-- Input data follows --
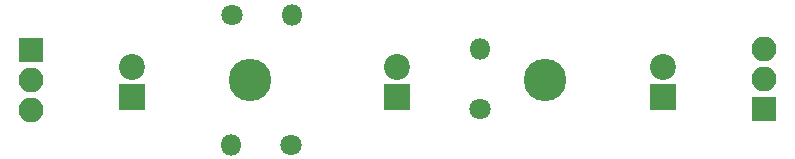
<source format=gbr>
G04 #@! TF.FileFunction,Soldermask,Bot*
%FSLAX46Y46*%
G04 Gerber Fmt 4.6, Leading zero omitted, Abs format (unit mm)*
G04 Created by KiCad (PCBNEW 4.0.4-stable) date 03/07/20 13:15:27*
%MOMM*%
%LPD*%
G01*
G04 APERTURE LIST*
%ADD10C,0.100000*%
%ADD11R,2.200000X2.200000*%
%ADD12C,2.200000*%
%ADD13C,1.800000*%
%ADD14O,1.800000X1.800000*%
%ADD15R,2.100000X2.100000*%
%ADD16O,2.100000X2.100000*%
%ADD17C,3.600000*%
G04 APERTURE END LIST*
D10*
D11*
X146000000Y-79000000D03*
D12*
X146000000Y-76460000D03*
D11*
X168500000Y-79000000D03*
D12*
X168500000Y-76460000D03*
D11*
X123500000Y-79000000D03*
D12*
X123500000Y-76460000D03*
D13*
X132000000Y-72000000D03*
D14*
X137080000Y-72000000D03*
D13*
X153000000Y-80000000D03*
D14*
X153000000Y-74920000D03*
D13*
X137000000Y-83000000D03*
D14*
X131920000Y-83000000D03*
D15*
X115000000Y-75000000D03*
D16*
X115000000Y-77540000D03*
X115000000Y-80080000D03*
D15*
X177000000Y-80000000D03*
D16*
X177000000Y-77460000D03*
X177000000Y-74920000D03*
D17*
X133500000Y-77500000D03*
X158500000Y-77500000D03*
M02*

</source>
-- Input data concluded --
◆ Directions for this task ◆
State how many lines in the listing above contain "APERTURE". Offer nothing besides that number.

◆ Result ◆
2